Controlling the experiment

There are multiple ways to control the experiments when you are using the main function for stimulus displays rewardgym_psychopy.py in the root directory or when you want to use rewardgym.psychopy_core.run_task().

All controls are added to a settings dictionary.

Controlling timing

To controlling timings is relatively straight forward. In the settings dictionary you will need to add a update entry, which is a list, and could include the names of the stimulus objects you want to update. Furthermore, there should be an entry of with the same name, again a list, which is the same length as the number of trials in the experiment.

For example, if you want to update a stimulus with the name of isi you would add “iti” to the settings["update"] = ["iti"] and a list of timings. For example, if it would be only 5 trials, it could look like this settings["isi"] = [0.6, 0.4, 0.6, 0.4, .05].

Controlling Conditions

Controlling conditions is a bit more complicated, as it requires overwriting some parts of the graph structure.

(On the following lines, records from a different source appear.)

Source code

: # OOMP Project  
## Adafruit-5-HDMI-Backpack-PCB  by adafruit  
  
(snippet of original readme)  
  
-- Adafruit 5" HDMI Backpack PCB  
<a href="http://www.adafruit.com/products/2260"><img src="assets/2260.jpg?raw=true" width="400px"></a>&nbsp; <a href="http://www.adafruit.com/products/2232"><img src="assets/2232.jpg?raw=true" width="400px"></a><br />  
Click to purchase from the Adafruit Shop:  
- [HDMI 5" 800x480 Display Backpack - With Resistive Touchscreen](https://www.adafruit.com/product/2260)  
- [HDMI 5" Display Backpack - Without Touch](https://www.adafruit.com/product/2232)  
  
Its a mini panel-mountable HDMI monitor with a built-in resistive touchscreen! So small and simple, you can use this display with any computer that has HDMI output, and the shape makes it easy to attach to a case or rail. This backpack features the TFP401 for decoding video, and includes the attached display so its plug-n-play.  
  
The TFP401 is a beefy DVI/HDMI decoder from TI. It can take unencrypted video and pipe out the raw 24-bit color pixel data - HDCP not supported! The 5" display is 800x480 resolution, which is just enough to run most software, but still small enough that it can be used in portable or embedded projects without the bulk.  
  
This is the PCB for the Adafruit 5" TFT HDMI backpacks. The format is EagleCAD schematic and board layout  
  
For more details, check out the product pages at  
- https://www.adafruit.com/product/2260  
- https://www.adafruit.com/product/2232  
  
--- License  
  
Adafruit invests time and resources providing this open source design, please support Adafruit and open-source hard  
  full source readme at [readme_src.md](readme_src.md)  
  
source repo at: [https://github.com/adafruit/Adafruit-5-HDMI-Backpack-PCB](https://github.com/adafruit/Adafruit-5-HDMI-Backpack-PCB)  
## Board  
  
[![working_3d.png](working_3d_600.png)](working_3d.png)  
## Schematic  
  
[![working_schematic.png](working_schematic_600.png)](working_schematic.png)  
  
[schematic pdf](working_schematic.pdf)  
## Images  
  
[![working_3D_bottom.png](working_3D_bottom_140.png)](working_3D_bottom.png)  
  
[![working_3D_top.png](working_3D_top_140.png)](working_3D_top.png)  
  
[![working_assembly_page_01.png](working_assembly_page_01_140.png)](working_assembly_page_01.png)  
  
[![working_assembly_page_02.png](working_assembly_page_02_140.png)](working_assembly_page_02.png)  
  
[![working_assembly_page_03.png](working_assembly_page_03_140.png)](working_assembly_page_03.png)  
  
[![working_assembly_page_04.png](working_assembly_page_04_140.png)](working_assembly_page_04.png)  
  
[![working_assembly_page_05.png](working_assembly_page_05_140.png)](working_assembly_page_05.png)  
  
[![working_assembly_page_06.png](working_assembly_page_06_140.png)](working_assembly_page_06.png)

Let’s use the MID task as an example, you would create the 5 different conditions. As this graph uses a skip step in the first condition, we are simply going to overwrite what each action leads to. E.g. here in the first state (0), the issued actions (0) leads to state 1, 2, etc.

condition_dict = {
    "loss-large": {0: {0: 1}},
    "loss-small": {0: {0: 2}},
    "neutral": {0: {0: 3}},
    "win-small": {0: {0: 4}},
    "win-large": {0: {0: 5}},
}

You would then add this condition_dict to the settings dictionary: settings["condition_dict"] = condition_dict and you can now add a list of strings (i.e. the keys to the dictionary - “neutral”, etc.) to the dictionary settings["condition"] = ["neutral", "win-small"]. The condition will then be used in the main loops and applied to the given trial, the name of the condition will also be logged as “trial_type”.